The smart grid will allow consumers to remotely monitor their usage and will enable EPB to remotely read meters as well. “It gives customers the ability to see their electric bill real-time or usage real-time,” Espeseth said. “And we can provide energy management applications to enable them to reduce consumption during the times during the day when power is more expensive.”
Billy Ray, CEO of the Glasgow Electric Plant Board of Glasgow, Ky., which built the nation's first municipally owned broadband network, is now publicly arguing that instead of spending $18 billion to build nuclear power generators to meet future electric demand, the TVA should build FTTH networks to 9 million homes at $2000 each and use those connections to manage in-home electrical use in a way that would reduce demand and render new nuclear plants unnecessary.

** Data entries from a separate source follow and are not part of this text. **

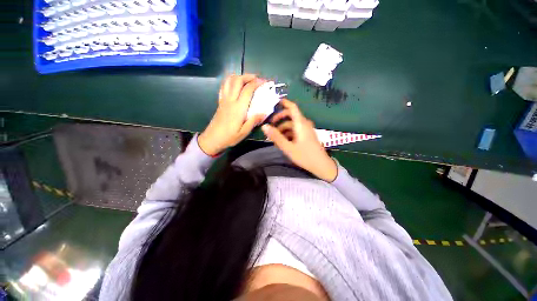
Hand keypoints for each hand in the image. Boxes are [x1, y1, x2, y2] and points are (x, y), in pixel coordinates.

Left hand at [198, 74, 265, 155]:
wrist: (212, 139)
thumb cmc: (229, 137)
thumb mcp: (244, 132)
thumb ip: (253, 121)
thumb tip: (264, 112)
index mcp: (238, 108)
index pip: (248, 89)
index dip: (257, 83)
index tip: (264, 82)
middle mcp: (230, 100)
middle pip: (238, 80)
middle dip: (248, 76)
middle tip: (257, 78)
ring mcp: (224, 100)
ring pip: (229, 81)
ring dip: (239, 76)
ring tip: (247, 79)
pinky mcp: (220, 102)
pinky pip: (224, 87)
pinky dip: (230, 81)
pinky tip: (235, 85)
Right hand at [261, 99, 337, 181]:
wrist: (321, 165)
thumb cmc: (305, 156)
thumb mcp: (288, 147)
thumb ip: (276, 136)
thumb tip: (264, 126)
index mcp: (300, 124)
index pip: (292, 107)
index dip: (284, 103)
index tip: (274, 103)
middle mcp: (304, 124)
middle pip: (290, 116)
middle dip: (279, 119)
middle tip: (270, 126)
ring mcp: (306, 130)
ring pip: (292, 124)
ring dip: (283, 128)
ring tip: (274, 138)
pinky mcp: (307, 135)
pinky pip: (296, 130)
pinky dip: (288, 133)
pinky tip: (283, 141)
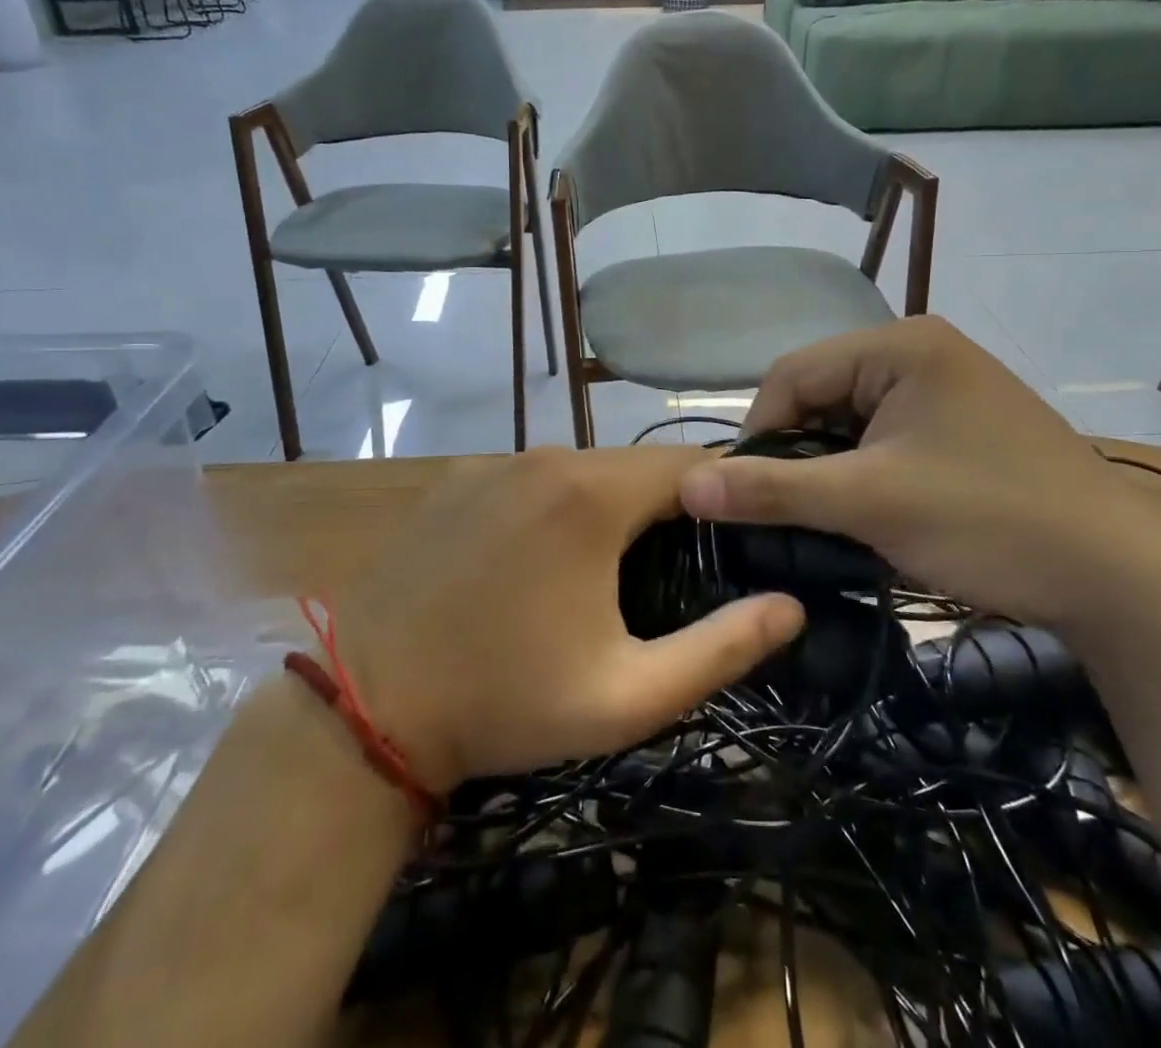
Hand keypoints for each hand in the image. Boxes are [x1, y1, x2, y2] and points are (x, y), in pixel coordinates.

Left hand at [327, 448, 805, 793]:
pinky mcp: (457, 480)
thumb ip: (722, 648)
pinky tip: (541, 561)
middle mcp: (545, 457)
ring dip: (610, 507)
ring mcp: (494, 463)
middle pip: (635, 467)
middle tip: (680, 568)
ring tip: (614, 569)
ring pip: (582, 470)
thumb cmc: (507, 700)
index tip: (741, 535)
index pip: (690, 465)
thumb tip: (791, 607)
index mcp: (593, 494)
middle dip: (668, 507)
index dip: (724, 495)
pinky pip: (532, 479)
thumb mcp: (628, 694)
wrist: (369, 704)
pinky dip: (556, 505)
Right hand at [678, 317, 1160, 639]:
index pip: (792, 374)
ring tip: (832, 519)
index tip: (749, 497)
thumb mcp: (869, 503)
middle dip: (798, 454)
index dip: (759, 434)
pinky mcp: (962, 424)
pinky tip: (870, 513)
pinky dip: (865, 473)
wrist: (1122, 579)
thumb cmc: (988, 521)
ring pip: (852, 420)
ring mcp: (947, 387)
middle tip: (792, 515)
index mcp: (900, 344)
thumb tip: (687, 485)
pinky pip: (887, 437)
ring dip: (831, 468)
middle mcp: (921, 351)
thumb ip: (773, 490)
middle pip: (822, 394)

In Lafayette, the LUS network is under construction and expects to turn up its first customer in January 2009, Huvall said. “Our plans are still to serve the entire city of Lafayette, putting fiber along every street and alley,” he said. “After that, the only thing left to be done is when the subscriber will contact us and we will run the line to them.”

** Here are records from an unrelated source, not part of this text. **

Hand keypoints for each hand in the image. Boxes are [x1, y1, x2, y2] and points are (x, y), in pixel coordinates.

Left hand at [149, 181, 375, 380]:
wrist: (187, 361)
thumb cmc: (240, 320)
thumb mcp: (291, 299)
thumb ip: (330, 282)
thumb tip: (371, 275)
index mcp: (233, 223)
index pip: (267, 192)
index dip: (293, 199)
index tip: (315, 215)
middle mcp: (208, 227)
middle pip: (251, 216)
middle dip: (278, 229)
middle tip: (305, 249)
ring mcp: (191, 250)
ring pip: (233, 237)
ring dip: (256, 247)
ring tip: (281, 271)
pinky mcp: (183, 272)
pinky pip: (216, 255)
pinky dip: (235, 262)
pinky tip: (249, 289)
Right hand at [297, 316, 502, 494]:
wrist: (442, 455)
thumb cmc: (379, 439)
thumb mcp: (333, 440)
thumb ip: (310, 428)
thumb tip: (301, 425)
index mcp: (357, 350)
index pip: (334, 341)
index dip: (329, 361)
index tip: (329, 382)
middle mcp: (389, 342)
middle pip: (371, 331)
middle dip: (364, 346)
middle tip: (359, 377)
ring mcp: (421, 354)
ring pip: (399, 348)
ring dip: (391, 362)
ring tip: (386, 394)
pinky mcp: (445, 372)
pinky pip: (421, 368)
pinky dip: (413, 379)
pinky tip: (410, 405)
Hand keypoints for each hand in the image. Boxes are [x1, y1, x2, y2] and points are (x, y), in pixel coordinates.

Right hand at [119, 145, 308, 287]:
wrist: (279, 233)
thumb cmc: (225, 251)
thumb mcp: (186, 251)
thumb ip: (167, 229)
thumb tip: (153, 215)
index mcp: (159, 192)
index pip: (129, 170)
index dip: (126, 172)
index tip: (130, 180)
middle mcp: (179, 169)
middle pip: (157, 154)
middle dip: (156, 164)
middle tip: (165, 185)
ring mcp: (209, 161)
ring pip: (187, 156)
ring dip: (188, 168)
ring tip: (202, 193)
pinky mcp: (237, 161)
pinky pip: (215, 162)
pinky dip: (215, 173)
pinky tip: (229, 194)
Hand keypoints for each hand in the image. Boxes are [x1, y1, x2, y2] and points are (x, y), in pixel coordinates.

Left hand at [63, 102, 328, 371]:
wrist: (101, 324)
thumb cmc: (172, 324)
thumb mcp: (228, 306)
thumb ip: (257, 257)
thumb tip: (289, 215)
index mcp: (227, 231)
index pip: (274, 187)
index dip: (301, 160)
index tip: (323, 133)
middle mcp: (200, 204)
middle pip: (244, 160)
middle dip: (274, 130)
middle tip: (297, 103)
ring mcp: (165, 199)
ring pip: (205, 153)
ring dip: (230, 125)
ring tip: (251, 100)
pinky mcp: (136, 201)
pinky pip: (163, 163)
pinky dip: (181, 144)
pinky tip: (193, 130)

Both LUS and EPB plan to offer their own triple-play services, although the Chattanooga utility isn't opposed to wholesaling its network as well if a service provider comes along to compete, Espeseth said.
Bristol Virginia Utilities began offering triple-play services on its OptiNet network in 2003, after considerable challenges from anti-muni broadband forces that, among other things, forced a state law requiring open access for those networks. But while OptiNet has offered open access from the outset, it has had very few takers. “Most of what we wholesale is backbone network,” said Wes Rosenbalm, president and CEO of BVU. “It's not down to the [optical network terminal] on the side of the home. We tried to find companies to [offer retail services] early on and couldn't.”